I don’t even know how or why, but I know if Casper were to say my name, even as a whisper on the other side of a crowded room, I’d be able to hear her. I’d come running, just like I had earlier. I don’t know why it’s there, why she’s under my skin… but she is. And I know there’s a connection here. Something that I’m not sure I would have believed existed even a few short hours ago.

But I know that with Casper, I’d do anything.

And there’s something in my head telling me that I always will.

“Will you help me forget?” Her words reach down into my heart and refuse to let go. “Just for a little bit.
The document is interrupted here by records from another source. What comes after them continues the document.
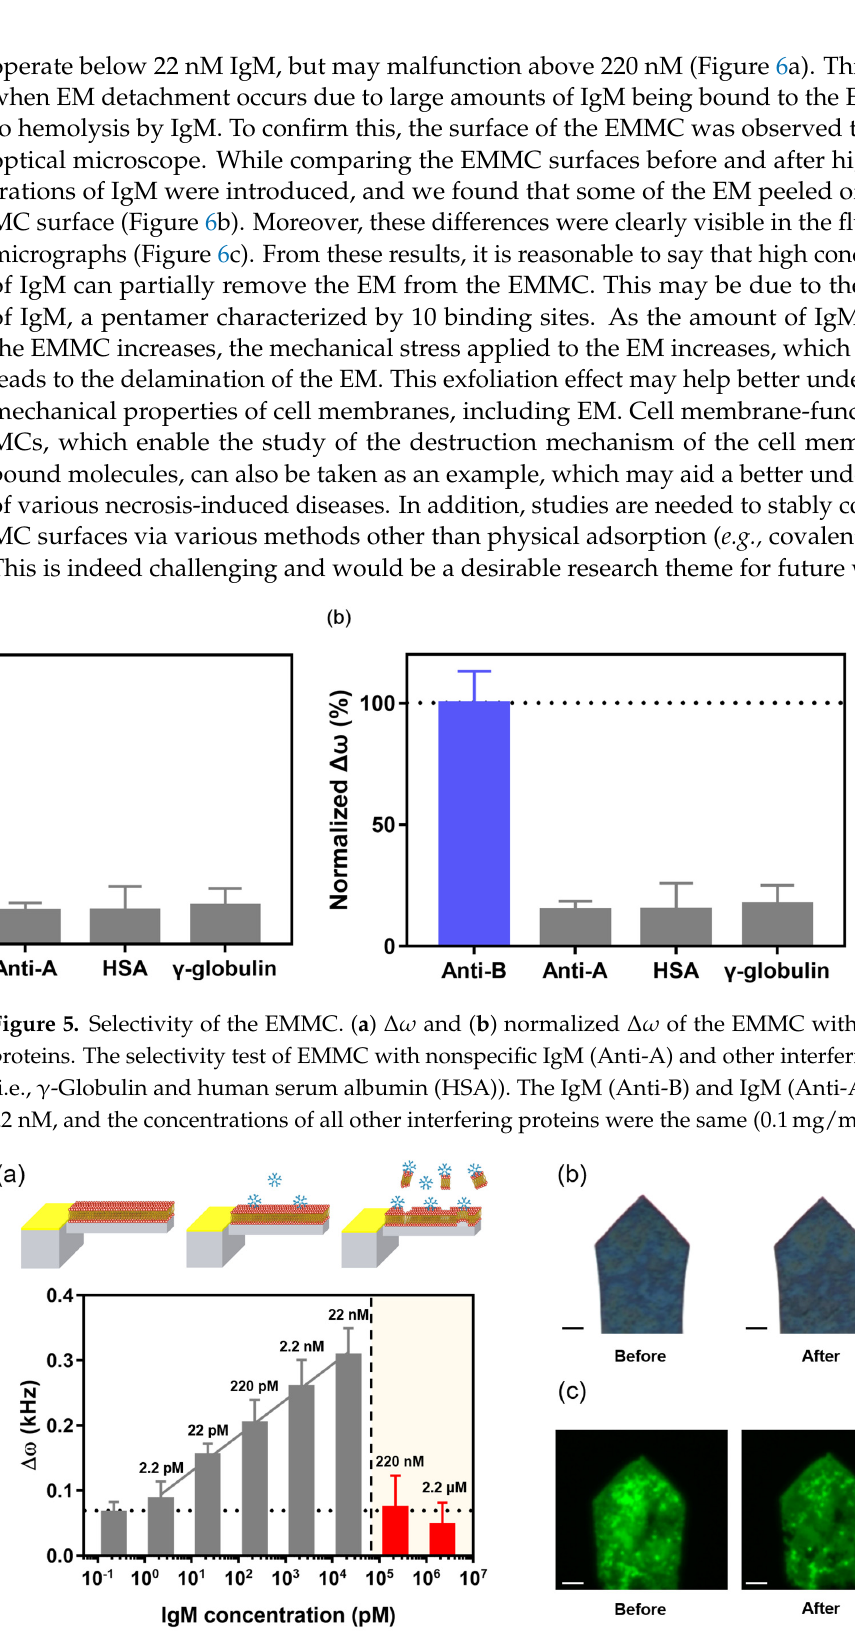
Figure 6. ( a ) Δ ω according to the low (2.2 pM–22 nM, gray) and high IgM concentration (220 nM–22 μ M, red). ( b ) Microscopic and ( c ) fluorescence images before and after high- concentration IgM (220 nM) binding with the EMMC. For each IgM concentration, a trip- licate measurement was performed. Scale bar, 10 μ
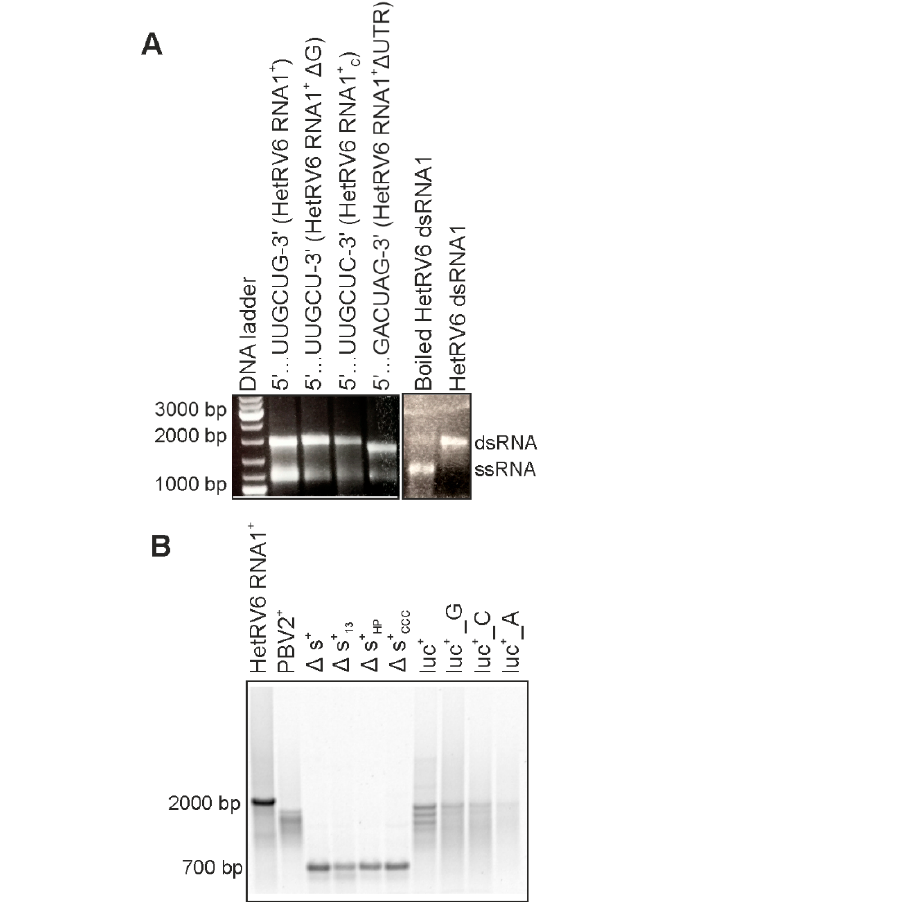
Figure 2. HetRV6 RdRp activity on native and heterologous templates. ( A ) Full-length HetRV6 RNA1 + and its modifications were used as templates in RNA polymerization reactions. The reaction products were analyzed by native agarose gel. The effect of boiling on the synthesized HetRV6 dsRNA1 reaction products is shown on the right. ( B ) Heterologous (+)RNA templates of viral and non-viral origin with variable 3 ′ -ends were used as templates (refer to Table 1 for details). Native HetRV6 RNA1 + template was included as a control. The reaction products were analyzed by electrophoresis in native agarose gel, and corresponding autoradiogram is shown.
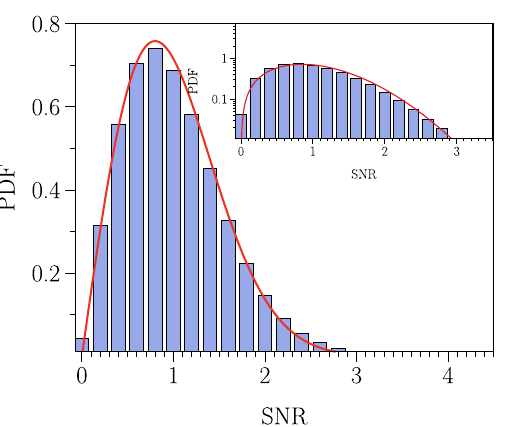
Figure 2. Probability distribution function (PDF) of signal to noise ratio ρ for processed background noise. The PDF of signal to noise ratio ρ for the processed background noise as well as Rayleigh distribution (red) with variance 0.67. The total time duration of the analyzed time series is about 637h. The PDF is estimated from ∼ 74 × 10 6 signal to noise ratio ρ of processed background noise. Each SNR is estimated for the 32 frequency bins between [ 30 − 500 ] Hz for a 10 s segments of time series in O2 and O3a run (see Supp. Info. for the GPS time of analyzed data). Inset the PDF is plotted on a log-linear scale compared to the right-tail of estimated and Rayleigh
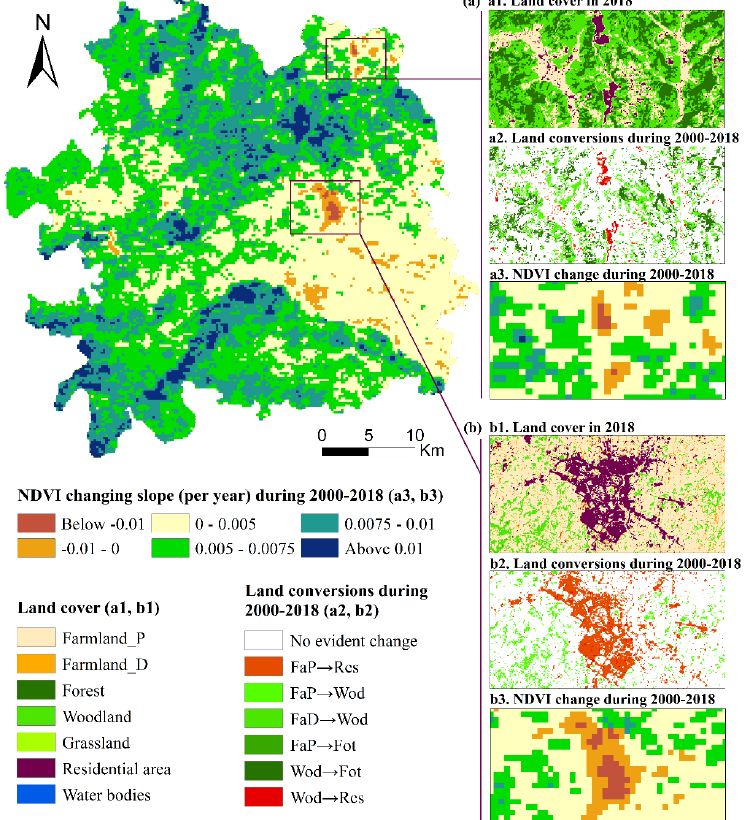
Figure 5. The spatial distribution of annual NDVI changing slope during 2000–2018; ( a ) the comparison between the patterns of land cover, land conversions and NDVI change for a rural residential region; ( b ) the comparison between the patterns of land cover, land conversions and NDVI change for the urban area (Notes: The same as Table 2).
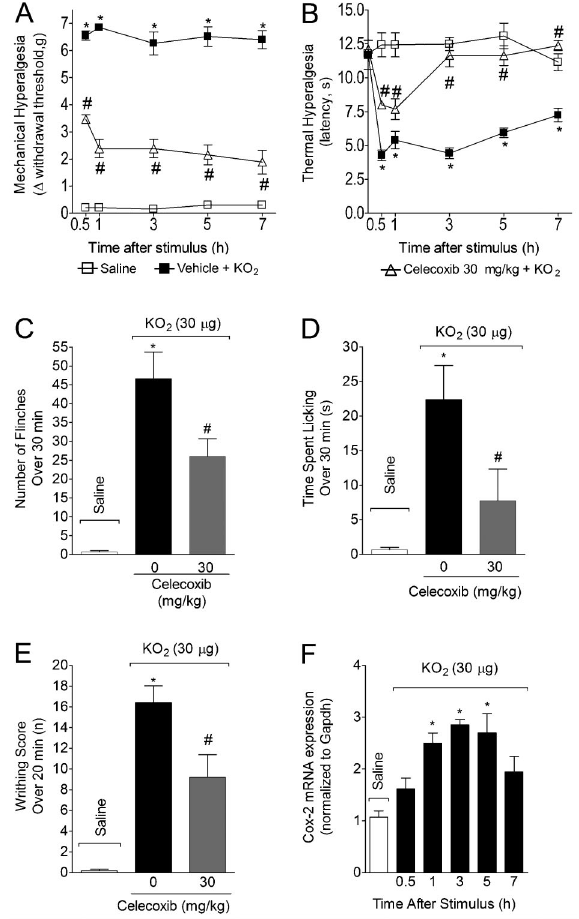
Figure 10. KO 2 induced COX-2-dependent nociception. Mice were treated with celecoxib (30 mg/kg, ip ) or vehicle (saline) 1 h before ipl (30 m g, 25 m L) or ip (1 mg/mice) injection of KO 2 . The intensity of mechanical hyperalgesia ( A ) and thermal hyperalge- sia ( B ) were measured 0.5-7 h after stimulus, paw flinching ( C ) and licking ( D ) were evaluated during 30 min, and writhing response was evaluated during 20 min ( E ). COX-2 mRNA expression ( F ) was evaluated by qPCR 0.5-7 h after ipl injection of KO 2 . Data are reported as means±SE. *P , 0.05 vs saline control; # P , 0.05 vs vehicle control (0 mg/kg) (one-way ANOVA followed by Tukey’s t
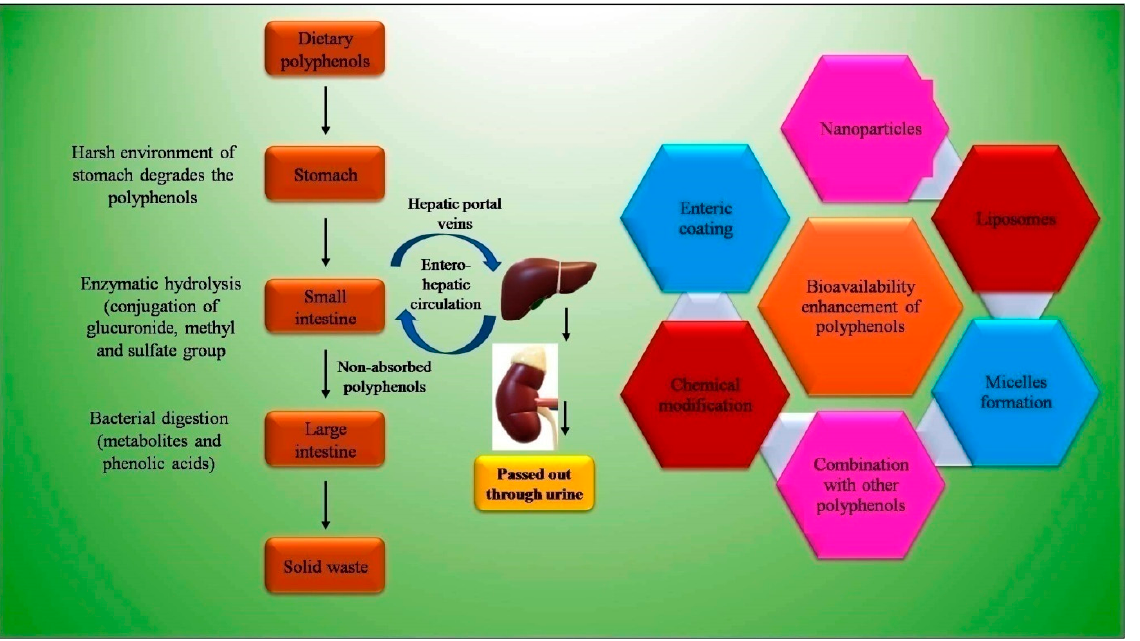
Figure 4. Bioavailability issues of polyphenols and strategies to overcome it.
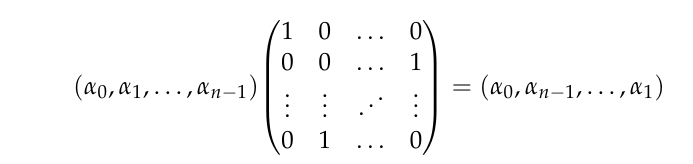
Figure 6. A c ircuit forthe 2 QFT . For a 2 2 n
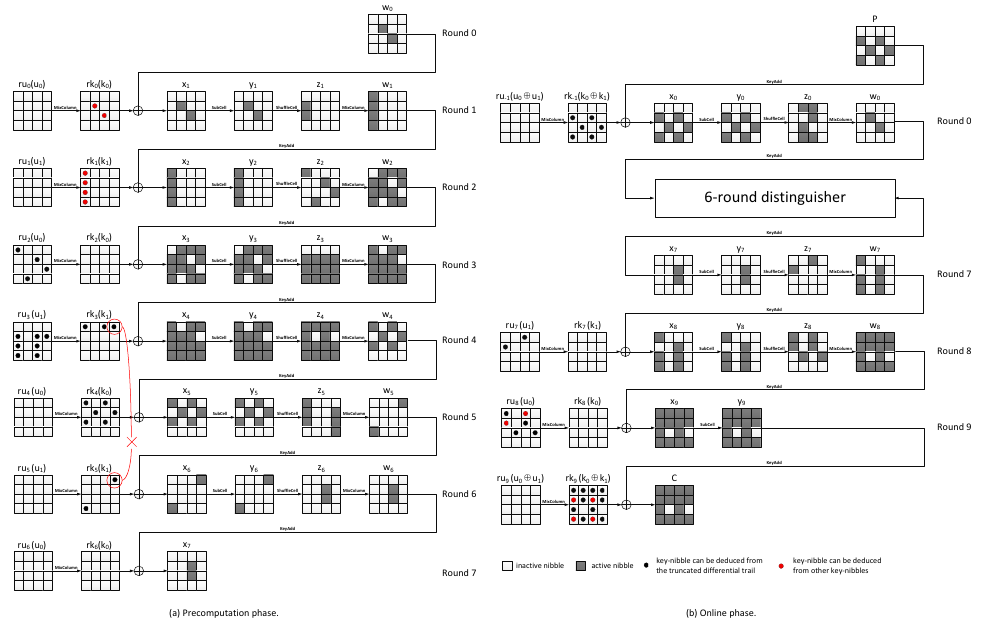
Figure 6: The attack on 10-round Midori64. The 6-round distinguisher is shown in (a), the online phase is shown in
Help me forget the pain?”

How can I say no to that?

Her heart isn’t the only one that’s racing again as I pull away from our embrace. Once I have just enough space between our bodies, I frame my hands around her face and make sure that she’s looking at me. This is how I want her. Not drunk, not hiding behind the weight of her emotions. I want all of her attention, the same way that she has mine. Nothing between us and nothing making it impossible to have her focus.

Only then, when her eyes are open and watching me, waiting for what I’ll do next, do I say anything else.

“Your eyes,” I tell her. “Keep your eyes on me.”

Casper has other plans. She closes the distance between us and presses her lips to mine. She isn’t asking permission; she isn’t hesitant in her kiss either. My hands may be literally cupped around her face, but she controls what is happening between us.

She wraps her arms around my neck and her legs around my waist without ever breaking the kiss. God, her kiss is intoxicating. The small moans, the way her back arches, and the way I feel her tremble are all just small parts of what is driving me crazy.

I don’t know who breaks the kiss first, but I feel the absence of her touch like a knife to the gut. Casper disentangles herself and stands up, breathing heavily.

“Take me to bed.” The smile on her face is expectant, eager even. Except the look in her eyes tells me that she isn’t sure.

Suddenly, even the ache I feel in my gut, the need to have her under me in bed, isn’t enough to stop what I am about to do. I stand up, reaching for her hand.

“Stop.”

I pull her close until her back is pressed against my chest.

“Casper, listen to me. You don’t have to do this, give me this part of you. I’ll be here in the morning. It is my house, after all. Literally nothing will keep me away from you if you stay.” Before she can pull away or think that I’m rejecting her, I put my one hand on her chest and the other on her hip, holding her tight against the proof of my arousal. “I want you,” I whisper roughly.